Dora knew it was "something else." Her memory went back to her first recollection of him in school: from that time on he had been just an ordinary, everyday boy, floundering somehow through his lessons in school and through his sweethearting with Milla, as the millions of other boys floundered along with their own lessons and their own Millas. She saw him swinging his books and romping homeward from the schoolhouse, or going whistling by her father's front yard, rattling a stick on the fence as he went, care-free and masterful, but shy as a deer if strangers looked at him, and always "not much of a talker."
She had always felt so superior to him, she shuddered as she thought of it. His quiet had been so much better than her talk. His intelligence was proven now, when it came to the great test, to be of a stronger sort than hers. He was wise and good and gentle--and a fighting man! "We know what they've done to this country and what they mean to do to ours. So we're going to attend to them." She read this over, and she knew that Ramsey, wise and gentle and good, would fight like an unchained devil, and that he and his comrades would indeed and indeed do what they "came for."

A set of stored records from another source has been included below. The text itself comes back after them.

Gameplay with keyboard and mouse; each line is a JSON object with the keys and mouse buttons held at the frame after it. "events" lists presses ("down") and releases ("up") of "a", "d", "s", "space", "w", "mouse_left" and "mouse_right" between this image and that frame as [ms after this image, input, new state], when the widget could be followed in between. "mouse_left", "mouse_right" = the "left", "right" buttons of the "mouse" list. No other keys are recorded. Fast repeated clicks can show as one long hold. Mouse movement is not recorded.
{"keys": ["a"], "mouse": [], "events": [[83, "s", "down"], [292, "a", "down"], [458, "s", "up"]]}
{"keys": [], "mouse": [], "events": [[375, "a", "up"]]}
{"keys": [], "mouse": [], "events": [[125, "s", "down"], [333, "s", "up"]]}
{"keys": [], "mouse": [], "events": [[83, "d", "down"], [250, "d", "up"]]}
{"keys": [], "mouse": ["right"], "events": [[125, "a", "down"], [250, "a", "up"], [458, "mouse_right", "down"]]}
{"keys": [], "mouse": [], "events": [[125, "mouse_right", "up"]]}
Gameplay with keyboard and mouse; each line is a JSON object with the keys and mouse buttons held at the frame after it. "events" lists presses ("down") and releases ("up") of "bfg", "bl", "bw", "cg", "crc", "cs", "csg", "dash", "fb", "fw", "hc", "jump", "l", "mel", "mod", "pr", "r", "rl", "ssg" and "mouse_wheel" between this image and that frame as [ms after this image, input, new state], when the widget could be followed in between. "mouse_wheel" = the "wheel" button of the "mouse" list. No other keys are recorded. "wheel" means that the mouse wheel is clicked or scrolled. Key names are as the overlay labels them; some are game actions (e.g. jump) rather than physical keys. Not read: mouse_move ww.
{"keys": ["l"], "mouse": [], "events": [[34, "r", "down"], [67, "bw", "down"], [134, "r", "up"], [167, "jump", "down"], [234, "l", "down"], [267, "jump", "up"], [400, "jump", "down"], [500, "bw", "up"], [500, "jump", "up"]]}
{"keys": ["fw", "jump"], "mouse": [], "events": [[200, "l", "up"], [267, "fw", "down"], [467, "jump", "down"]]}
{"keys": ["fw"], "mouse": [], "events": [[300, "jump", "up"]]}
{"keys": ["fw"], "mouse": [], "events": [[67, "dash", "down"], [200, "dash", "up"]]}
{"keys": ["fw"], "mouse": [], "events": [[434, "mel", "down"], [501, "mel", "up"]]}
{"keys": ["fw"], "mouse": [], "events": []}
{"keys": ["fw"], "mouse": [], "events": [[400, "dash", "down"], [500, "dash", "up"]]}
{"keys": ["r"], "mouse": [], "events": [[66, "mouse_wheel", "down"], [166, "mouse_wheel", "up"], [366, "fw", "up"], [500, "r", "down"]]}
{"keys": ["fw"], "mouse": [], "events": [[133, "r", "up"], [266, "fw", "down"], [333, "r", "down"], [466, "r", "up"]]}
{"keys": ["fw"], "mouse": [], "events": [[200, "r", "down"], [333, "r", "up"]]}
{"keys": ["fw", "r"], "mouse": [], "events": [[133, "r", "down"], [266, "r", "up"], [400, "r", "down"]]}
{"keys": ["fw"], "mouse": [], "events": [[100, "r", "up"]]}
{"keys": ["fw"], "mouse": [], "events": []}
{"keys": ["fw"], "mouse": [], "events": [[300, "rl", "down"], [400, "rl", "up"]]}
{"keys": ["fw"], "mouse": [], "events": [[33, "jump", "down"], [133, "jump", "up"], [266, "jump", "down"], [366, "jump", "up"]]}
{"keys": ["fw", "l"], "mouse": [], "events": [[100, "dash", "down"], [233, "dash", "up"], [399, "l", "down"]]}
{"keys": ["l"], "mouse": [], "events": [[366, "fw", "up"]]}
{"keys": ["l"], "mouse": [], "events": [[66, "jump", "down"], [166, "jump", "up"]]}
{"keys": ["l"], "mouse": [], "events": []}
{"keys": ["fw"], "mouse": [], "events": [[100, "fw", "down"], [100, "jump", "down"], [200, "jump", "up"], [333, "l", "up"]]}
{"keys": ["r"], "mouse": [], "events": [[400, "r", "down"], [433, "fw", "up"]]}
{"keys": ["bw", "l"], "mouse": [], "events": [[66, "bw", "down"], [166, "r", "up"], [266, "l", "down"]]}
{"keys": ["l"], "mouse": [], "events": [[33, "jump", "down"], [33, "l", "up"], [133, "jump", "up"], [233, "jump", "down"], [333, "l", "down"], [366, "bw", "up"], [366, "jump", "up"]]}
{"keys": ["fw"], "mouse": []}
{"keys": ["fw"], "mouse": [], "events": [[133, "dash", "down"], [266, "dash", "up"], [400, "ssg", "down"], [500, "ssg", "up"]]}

"It wasn't you," he said. She nodded gently, agreeing, and knew what it was that sent him. Yet Ramsey had his own secret there, and did not tell it. Sometimes there rose, faint in his memory, a whimsical picture, yet one that had always meant much to him. He would see an old man sitting with a little boy upon a rustic bench under a walnut tree to watch the "Decoration Day Parade" go by--and Ramsey would see a shoot of sunshine that had somehow got through the walnut tree and made a bedazzlement of glinting fine lines over a spot about the size of a saucer, upon the old man's thick white hair. And in Ramsey's memory, the little boy, sitting beside the veteran, would half close his eyes, drowsily, playing that this sunshine spot was a white bird's-nest, until he had a momentary dream of a glittering little bird that dwelt there and wore a blue soldier cap on its head. And Ramsey would bring out of his memory toughts that the old man had got into the child's head that day. "We knew that armies fighting for the Freedom of Man had to win, in the long run.... We were on the side of God's Plan.... Long ago we began to see hints of His Plan.... Man has to win his freedom from himself--men in the light have to fight against men in the dark.... That light is the answer.... We had the light that made us never doubt."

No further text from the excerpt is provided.